An ambitious blueprint
"It's a complicated network with many varied and nuanced problems. Part of the problem comes from the deal that Arriva and the DfT both signed. The DfT accepted a deal that was too good to be true and was always going to be very difficult to deliver," says rail journalist and writer Philip Haigh.
"The DfT asked for half of the services to become driver-only, but Arriva said they would aim for 100 per cent under the new method, which was the cause of the strikes. That was a laudable ambition but never realistic - it would be like writing 5,000 words in 30 minutes.
"Another more subtle aspect is that the bid was put together by Arriva and then handed to Northern staff to implement - the staff had transferred over from the previous franchise and had to make someone else's plan work. They were aghast and the MD, Alex Hynes, left soon after. He might have stayed if it had been deliverable.
"Northern need to take their share of the criticism as they put forward a hugely optimistic plan. However, the new trains have been late to arrive from the manufacturer and the May 2018 meltdown was caused by late electrification, which had a ripple effect."
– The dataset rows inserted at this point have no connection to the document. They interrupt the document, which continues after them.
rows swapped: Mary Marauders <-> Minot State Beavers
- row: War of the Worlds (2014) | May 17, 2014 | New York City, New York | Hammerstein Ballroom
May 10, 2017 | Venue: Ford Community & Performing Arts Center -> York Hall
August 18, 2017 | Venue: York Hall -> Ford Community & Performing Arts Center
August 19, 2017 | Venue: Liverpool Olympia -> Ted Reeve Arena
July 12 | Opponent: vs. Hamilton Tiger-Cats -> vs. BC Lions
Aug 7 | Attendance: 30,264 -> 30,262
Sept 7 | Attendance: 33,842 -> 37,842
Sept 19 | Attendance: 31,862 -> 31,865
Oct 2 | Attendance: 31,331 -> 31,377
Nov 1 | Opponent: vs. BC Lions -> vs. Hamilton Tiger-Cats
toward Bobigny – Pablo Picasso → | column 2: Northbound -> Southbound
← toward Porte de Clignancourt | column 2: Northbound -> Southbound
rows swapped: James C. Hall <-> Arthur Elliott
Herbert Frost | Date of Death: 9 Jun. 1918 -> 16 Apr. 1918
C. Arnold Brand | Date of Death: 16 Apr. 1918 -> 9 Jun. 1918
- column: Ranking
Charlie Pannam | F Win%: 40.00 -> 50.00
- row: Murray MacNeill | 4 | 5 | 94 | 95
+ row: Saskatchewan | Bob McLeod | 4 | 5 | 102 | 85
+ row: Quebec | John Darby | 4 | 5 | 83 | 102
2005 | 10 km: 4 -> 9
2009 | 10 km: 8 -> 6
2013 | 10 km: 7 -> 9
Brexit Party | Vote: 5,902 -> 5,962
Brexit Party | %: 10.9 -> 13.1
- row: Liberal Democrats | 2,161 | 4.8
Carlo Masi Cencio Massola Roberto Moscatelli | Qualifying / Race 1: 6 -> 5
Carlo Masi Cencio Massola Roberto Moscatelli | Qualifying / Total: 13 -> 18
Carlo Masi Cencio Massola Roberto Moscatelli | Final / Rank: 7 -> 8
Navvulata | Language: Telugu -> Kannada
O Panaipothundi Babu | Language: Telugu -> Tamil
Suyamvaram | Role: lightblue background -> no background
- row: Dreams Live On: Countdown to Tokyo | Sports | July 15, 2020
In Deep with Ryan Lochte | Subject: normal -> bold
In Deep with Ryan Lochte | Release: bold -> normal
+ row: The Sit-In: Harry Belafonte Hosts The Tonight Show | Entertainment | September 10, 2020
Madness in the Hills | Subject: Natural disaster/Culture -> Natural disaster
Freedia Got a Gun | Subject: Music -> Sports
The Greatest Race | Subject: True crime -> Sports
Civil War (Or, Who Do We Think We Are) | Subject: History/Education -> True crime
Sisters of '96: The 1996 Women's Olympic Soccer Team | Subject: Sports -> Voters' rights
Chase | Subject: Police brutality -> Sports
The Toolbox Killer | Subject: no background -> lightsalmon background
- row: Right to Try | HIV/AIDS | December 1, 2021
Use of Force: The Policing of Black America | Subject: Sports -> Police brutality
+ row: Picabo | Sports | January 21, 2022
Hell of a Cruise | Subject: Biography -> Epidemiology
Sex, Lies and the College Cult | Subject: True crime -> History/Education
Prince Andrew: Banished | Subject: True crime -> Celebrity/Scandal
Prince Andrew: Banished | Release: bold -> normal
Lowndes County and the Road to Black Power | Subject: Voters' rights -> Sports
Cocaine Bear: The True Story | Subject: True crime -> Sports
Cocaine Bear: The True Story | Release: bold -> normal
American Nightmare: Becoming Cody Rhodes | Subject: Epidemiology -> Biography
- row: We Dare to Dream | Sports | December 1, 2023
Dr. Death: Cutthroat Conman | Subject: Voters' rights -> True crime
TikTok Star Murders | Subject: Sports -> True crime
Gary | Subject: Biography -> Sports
Adrian Caltieri concurs: "There is a lack of understanding from the public that the government controls investment and also most train fares.
"Having said that, Northern could definitely have managed customer relations, expectations and its reputation in a far better way."
What happens next?
There are three main options: nationalisation under the Operator of Last Resort, an interim agreement with Northern, or eventual re-tendering of the franchise. In future, it's possible that the franchise system may be scrapped completely.
"If the franchise did end up being nationalised, the DfT might be willing to make some tough decisions that they didn't permit Northern to make. From talking to LNER senior managers since the government took them over, they say the DfT now treats them as 'one of us' rather than the 'enemy'," says Philip Haigh.
"They won't allow Northern to make key changes to the timetable in the Manchester region, where there are more trains than the lines can cope with. There would need to be cuts to the timetable but this would have a knock-on effect in Yorkshire. Arriva would feel aggrieved if their ideas that the DfT had rejected were then implemented.
"I'm not sure about another east-west split - what would it solve? You would end up with two people on an MD's salary and two head offices, it would not be efficient. People inside the company would be worrying about their jobs and they would start looking inwards and being more concerned about themselves rather than passengers.
"Whoever takes on the franchise next needs to lay out a very clear plan for how they can improve the situation. They need to be very public about it and take passengers with them. They need to convince them with openness and honesty - that can go a long way. Passengers are hugely upset about overcrowding and cancellations and that is magnified because there is no sense that things will ever get better.
"It bewilders me why anyone would bid for a franchise at the moment - there are no successful ones. If Arriva are allowed to keep Northern under a different arrangement, that to me would say that the DfT are accepting some responsibility for the situation.
"My money is on an Office for Last Resort takeover, which would imply that the DfT is blaming Arriva.
"There is a big review of the franchising system going on at the moment and the model is up in the air - it may not even continue. If not, the alternatives would be nationalisation or the concession model. This would mean that local councils would run local lines on a system of tight control. All the money earned would go back to the government or the councils, and the operator is paid a fee to run a service.
"This could see metro mayor areas like Manchester take over trains and could trigger the east-west split again. But politicians across the north still bicker and want to run their own little empires! The network doesn't always lend itself to that."